30,000 In Health Plan Taken Out, Out, Out
Published: Jun 30, 2007
TAMPA - Federal officials quietly canceled enrollments of about 30,000 Medicare beneficiaries from the troubled Any, Any, Any health insurance plan soon after its launch Jan. 1 and are withholding money from the company's payments as reimbursement for premiums covering months they were enrolled, government and company officials confirmed this week.
The massive "retroactive disenrollment" is the first permitted by the Centers for Medicare and Medicaid Services. In the past, retrospective cancellation had been done only one beneficiary at a time and was rare, they said.
"There's nothing even close" to the number of reversed enrollments that occurred with Any, Any, Any, CMS spokesman Steve Hahn said Friday.
Most of the disenrollments occurred within the first three months of this year, but it's unclear how many are now in traditional Medicare or with other insurance plans.
The number of reversed memberships was confirmed Thursday via e-mail by Akshay Desai, president and CEO of Universal Health Care Group of St. Petersburg. Any, Any, Any, a private fee-for-service plan, is sponsored by the company's largest subsidiary, Universal Health Care Insurance Co. of St. Petersburg.
Desai, responding to e-mailed questions from The Tampa Tribune, said by e-mail there are still 70,000 members in the Any, Any, Any plan.
He gave it that name, Desai has said in past interviews, because the plan would pay for treatment by "any doctor, anywhere, anytime." As it turned out, many beneficiaries had trouble finding a doctor who would accept the coverage.
In mid-February, the company stopped sales of the plan, under state and federal pressure. A week later, state insurance officials placed the subsidiary under state supervision, saying it had insufficient financial reserves.
The company was able to fend off a state takeover, however, by filing for protection from the courts. That action is pending. Meanwhile, on Thursday the company announced that as of May it had $27.6 million in surplus - well short of the $100 million-plus the state called for, but well north of insolvency.

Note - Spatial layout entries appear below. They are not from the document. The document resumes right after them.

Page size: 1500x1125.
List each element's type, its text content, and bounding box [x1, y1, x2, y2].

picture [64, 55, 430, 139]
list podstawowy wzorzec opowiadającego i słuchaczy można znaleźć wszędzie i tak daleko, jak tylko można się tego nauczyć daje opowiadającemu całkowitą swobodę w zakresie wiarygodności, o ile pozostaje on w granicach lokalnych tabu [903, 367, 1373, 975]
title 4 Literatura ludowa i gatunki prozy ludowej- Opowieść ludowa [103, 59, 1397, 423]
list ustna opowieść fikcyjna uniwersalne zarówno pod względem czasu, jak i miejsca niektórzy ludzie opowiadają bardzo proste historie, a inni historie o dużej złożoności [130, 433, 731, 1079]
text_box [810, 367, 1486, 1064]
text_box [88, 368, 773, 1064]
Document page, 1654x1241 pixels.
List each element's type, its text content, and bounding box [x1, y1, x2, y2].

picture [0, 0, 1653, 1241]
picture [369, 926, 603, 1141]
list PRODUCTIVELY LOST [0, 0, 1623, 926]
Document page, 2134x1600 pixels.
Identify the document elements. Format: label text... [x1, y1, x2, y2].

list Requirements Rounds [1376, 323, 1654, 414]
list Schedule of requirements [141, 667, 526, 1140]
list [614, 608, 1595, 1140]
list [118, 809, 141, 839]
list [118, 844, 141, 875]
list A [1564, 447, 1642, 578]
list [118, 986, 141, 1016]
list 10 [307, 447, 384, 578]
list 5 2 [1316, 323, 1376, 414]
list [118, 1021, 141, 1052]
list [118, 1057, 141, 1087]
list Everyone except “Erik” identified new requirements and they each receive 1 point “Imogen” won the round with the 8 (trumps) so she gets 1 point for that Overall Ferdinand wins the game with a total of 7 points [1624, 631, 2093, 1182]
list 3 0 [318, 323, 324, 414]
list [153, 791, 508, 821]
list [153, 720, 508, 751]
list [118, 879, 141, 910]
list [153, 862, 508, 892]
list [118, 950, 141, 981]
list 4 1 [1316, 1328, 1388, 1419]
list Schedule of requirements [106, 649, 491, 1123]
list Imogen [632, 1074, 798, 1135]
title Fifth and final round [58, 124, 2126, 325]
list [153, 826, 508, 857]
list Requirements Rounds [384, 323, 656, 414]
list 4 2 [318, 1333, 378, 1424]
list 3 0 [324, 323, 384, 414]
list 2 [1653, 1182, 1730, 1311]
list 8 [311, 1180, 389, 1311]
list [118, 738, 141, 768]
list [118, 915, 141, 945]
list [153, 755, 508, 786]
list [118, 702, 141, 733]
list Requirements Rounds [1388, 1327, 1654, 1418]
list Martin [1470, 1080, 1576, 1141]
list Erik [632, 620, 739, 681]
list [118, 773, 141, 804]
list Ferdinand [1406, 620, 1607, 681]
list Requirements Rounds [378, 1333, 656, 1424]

Universal's Medicare managed-care plans, which have doctor networks, were never affected by the troubles with Any, Any, Any.
The revelation that CMS permitted about 30,000 retroactive disenrollments may explain why former sales agents complain that they never received commissions for some of their enrollees. If the cancellation were retroactive to Jan. 1, it would be erased from the books.
The subject of retroactive disenrollments came up this week at a House investigations subcommittee hearing on "predatory sales practices" by agents for Medicare Advantage plans. Universal was not mentioned by name, but Abby L. Block, director of CMS' Center for Beneficiary Services, alluded to it in announcing new guidelines to implement disenrollment - going forward or retroactive - for "any beneficiary who believes he or she was enrolled in a plan without consent or through misinformation."
Beneficiaries can initiate the action through the toll-free line 1-800-MEDICARE.
The Any, Any, Any plan was sold in eight states. Of the current members, 38 percent are in Florida, said Universal spokesman Bob O'Malley. He said he did not know how many of those disenrolled were Floridians.